Ok Tedi nationalisation not OK, says PNG ex-leader
FORMER PNG leader says the nationalisation of Ok Tedi Mining has increased the perception of sovereign risk.
FORMER Papua New Guinea prime minister and central bank governor Mekere Morauta yesterday warned that last week's nationalisation of Ok Tedi Mining presented dangers for the country by increasing the perception of sovereign risk.
The rapidly introduced legislation cancelled the shares of Ok Tedi's 63 per cent owner, a trust named PNG Sustainable Development Program, and issued new shares to the government, giving it 100 per cent control.
Sir Mekere, the chairman of both Ok Tedi and PNGSDP, said the legislation "would undermine investor confidence at a time when a number of very large investments are on the horizon".
He said the bills "should have been circulated widely and debated fully, not kept secret and bulldozed through in one day".

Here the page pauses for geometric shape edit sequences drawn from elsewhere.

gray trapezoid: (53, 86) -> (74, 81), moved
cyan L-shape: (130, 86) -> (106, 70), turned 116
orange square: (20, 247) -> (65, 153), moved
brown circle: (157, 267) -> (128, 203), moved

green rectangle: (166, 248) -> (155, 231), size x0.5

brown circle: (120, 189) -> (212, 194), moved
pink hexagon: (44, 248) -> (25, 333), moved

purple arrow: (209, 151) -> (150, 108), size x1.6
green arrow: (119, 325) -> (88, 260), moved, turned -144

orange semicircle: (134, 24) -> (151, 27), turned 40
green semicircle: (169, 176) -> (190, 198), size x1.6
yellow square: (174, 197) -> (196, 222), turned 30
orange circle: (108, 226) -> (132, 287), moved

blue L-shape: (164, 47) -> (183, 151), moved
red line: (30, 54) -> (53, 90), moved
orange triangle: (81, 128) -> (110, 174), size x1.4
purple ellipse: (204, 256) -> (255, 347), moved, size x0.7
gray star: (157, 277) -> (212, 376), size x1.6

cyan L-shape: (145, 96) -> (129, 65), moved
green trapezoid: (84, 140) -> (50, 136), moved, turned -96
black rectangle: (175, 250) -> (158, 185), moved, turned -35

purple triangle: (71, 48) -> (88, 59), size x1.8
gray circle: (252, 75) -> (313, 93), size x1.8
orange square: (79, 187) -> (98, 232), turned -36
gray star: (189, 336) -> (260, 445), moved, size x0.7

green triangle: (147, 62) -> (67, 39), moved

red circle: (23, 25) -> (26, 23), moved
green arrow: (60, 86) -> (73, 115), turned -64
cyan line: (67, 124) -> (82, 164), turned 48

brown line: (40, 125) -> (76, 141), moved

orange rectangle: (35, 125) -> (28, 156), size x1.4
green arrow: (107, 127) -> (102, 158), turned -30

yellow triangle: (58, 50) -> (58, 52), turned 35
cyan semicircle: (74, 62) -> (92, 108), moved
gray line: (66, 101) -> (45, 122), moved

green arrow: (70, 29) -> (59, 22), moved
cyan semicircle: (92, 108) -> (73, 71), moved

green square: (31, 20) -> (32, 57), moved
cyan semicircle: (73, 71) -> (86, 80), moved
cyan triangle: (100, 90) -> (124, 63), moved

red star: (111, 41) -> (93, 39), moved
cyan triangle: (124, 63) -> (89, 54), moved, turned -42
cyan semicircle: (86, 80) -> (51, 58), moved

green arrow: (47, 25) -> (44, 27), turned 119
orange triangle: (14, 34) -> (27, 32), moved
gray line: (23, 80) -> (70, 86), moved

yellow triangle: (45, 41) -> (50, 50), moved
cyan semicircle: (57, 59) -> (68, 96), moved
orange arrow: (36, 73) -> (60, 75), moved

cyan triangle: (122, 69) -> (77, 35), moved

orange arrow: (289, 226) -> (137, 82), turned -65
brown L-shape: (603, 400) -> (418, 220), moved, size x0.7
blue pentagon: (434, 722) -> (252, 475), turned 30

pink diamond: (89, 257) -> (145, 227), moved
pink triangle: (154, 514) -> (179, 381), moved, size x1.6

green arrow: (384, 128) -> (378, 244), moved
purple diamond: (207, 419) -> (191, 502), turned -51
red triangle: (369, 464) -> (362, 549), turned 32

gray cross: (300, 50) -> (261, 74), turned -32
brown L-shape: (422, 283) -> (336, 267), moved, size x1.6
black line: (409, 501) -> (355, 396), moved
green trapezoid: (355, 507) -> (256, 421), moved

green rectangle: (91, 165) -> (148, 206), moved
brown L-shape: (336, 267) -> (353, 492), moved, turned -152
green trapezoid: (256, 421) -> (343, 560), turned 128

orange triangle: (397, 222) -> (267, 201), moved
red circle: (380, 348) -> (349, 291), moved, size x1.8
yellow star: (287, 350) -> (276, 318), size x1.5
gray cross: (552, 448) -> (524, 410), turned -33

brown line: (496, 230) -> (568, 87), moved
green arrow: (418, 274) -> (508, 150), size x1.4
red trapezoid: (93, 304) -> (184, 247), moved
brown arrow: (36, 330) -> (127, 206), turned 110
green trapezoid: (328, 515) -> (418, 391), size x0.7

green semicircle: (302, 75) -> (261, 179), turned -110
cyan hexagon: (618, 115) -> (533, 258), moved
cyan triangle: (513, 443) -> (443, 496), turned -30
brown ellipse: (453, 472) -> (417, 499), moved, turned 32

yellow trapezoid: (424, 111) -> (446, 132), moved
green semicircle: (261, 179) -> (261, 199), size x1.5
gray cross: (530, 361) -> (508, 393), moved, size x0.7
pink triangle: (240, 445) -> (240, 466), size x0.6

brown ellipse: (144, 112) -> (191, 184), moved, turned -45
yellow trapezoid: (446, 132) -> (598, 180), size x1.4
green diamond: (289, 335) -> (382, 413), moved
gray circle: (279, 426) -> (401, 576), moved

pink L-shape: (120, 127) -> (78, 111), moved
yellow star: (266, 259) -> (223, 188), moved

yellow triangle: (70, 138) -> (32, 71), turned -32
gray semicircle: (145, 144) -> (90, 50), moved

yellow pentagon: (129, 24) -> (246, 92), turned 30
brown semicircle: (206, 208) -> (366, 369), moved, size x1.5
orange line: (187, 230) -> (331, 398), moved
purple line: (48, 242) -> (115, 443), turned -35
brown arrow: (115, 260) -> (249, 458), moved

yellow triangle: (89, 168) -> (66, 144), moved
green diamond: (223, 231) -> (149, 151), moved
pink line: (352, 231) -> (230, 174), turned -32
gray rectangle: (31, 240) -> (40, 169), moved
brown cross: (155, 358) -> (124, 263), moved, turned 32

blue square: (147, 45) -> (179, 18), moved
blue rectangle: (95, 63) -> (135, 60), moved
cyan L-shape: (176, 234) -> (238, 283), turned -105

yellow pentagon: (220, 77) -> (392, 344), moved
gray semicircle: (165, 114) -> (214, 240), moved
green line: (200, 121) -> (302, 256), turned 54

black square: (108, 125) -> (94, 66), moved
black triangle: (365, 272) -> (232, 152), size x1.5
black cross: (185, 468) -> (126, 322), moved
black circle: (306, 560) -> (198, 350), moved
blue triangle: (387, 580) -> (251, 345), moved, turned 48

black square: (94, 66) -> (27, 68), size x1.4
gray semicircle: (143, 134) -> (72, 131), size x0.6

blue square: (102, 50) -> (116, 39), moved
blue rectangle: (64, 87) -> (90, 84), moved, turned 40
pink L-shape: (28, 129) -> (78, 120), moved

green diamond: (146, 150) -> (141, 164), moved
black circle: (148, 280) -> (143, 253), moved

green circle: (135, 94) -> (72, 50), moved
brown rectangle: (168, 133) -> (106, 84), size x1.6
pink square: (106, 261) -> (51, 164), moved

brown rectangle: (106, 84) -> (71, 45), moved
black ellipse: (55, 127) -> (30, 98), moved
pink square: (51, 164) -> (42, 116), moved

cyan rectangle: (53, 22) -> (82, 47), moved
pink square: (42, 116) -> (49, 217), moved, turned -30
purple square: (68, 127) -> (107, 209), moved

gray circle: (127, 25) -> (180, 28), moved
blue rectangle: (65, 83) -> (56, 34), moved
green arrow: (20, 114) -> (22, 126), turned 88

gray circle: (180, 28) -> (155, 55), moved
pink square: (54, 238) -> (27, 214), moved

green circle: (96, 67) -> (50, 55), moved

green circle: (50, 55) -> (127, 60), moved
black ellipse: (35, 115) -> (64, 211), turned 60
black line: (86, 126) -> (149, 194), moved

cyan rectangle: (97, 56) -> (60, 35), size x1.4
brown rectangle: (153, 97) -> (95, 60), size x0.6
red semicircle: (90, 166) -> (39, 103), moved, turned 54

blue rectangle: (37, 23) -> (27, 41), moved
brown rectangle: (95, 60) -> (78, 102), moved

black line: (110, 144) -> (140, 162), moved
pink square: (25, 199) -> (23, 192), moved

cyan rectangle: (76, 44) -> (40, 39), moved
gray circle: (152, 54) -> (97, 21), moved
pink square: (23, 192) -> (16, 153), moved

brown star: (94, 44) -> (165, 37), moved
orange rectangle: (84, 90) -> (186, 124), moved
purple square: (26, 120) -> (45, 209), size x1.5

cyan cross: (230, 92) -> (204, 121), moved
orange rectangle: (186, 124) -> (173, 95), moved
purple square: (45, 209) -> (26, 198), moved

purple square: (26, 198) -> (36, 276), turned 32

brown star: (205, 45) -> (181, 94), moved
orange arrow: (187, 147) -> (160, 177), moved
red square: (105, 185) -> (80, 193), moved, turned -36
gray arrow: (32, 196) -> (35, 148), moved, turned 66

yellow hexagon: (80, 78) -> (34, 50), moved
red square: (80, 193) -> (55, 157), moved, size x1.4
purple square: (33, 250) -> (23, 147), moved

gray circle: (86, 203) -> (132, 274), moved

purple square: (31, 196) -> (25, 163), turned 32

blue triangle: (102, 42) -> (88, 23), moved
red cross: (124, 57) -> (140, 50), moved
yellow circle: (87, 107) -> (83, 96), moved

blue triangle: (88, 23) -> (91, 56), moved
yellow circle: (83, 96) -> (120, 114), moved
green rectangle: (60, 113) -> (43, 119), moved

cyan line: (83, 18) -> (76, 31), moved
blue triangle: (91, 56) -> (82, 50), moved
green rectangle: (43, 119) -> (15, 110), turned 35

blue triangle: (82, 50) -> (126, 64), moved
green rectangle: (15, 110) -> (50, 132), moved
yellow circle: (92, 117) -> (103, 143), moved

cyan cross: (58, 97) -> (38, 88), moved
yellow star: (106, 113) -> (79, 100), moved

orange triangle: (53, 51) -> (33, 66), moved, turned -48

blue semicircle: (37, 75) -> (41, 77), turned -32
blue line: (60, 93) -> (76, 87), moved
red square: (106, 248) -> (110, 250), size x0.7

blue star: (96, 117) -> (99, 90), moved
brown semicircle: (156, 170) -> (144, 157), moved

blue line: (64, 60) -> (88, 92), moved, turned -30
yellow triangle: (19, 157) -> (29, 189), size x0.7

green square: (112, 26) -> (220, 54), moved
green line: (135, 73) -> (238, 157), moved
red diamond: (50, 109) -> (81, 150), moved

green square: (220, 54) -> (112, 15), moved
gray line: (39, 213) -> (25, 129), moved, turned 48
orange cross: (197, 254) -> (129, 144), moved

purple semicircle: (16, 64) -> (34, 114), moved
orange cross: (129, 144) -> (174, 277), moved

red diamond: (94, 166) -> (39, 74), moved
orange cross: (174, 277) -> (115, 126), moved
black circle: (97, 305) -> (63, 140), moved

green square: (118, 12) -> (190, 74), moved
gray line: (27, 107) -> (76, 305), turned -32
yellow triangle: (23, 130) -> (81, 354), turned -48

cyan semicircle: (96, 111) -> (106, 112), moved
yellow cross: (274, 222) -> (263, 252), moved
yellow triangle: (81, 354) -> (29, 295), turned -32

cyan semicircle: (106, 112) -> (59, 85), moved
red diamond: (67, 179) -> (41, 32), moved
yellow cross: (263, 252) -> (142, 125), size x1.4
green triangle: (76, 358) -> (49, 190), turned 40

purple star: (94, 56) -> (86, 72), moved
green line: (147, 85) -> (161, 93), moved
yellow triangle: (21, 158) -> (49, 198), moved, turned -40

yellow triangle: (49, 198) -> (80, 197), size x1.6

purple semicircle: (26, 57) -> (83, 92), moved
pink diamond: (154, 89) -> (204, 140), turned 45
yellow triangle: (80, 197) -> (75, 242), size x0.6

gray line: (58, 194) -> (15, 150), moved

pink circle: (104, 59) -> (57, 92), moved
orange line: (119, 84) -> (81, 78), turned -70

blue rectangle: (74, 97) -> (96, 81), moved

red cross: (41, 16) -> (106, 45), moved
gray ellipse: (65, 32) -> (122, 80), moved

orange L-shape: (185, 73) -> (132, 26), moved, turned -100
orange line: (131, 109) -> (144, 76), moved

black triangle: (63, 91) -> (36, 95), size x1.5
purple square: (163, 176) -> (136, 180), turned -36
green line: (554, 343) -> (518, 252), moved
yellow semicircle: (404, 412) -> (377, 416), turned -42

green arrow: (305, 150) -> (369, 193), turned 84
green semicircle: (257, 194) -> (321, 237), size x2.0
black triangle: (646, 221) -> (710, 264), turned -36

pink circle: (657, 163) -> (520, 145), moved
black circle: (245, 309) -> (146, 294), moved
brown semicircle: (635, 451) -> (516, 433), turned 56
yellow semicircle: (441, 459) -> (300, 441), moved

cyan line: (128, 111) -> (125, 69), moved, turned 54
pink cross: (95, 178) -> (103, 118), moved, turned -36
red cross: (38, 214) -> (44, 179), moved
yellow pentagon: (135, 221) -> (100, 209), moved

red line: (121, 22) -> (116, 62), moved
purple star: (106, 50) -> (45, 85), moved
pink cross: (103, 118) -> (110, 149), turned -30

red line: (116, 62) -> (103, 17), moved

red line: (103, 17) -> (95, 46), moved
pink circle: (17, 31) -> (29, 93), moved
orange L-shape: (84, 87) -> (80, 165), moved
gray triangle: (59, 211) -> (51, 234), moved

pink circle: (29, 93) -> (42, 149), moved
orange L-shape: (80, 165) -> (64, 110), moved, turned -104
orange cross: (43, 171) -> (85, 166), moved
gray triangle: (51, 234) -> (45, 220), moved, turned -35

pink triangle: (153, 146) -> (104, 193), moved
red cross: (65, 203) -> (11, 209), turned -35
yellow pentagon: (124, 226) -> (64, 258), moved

The nationalisation debate is likely to shift to the courts of Port Moresby and of Singapore, where PNGSDP is domiciled.
The PNG Treasurer, Don Polye, revealed last week that the budgeted fiscal deficit for 2013 of 7.2 per cent of gross domestic product -- following a succession of balanced or near-balanced budgets -- was expected to deteriorate to about 7.7 per cent.
He attributed this in part to falling commodity prices, and in part to large corrupt payments for "ghost workers" -- staff who have died or moved, or collect more than one salary -- on government payrolls.
It remains unclear how the government will pay for the takeover. The share of the mine owned by PNGSDP alone is valued at the equivalent of 55 per cent of this year's originally budgeted deficit.
Sir Mekere also said that "it is wrong to leave it to politicians to decide if compensation is to be paid (for expropriated shares), and the amount".
This will be decided by Prime Minister Peter O'Neill, according to the legislation, acting on cabinet advice.
Sir Mekere said: "Such decisions need to be taken according to clearly defined, established processes with full accountability and transparency."
He said that the Western Province villages in the vicinity of the mine, which signed the Community Mine Continuation Agreement in return for a flow of dividends and other benefits via PNGSDP, "have been tricked by a ruthless Prime Minister focused on his own ambitions".
Sir Mekere said: "Where we can fight, we will fight. Why are we expropriating assets from our own people?"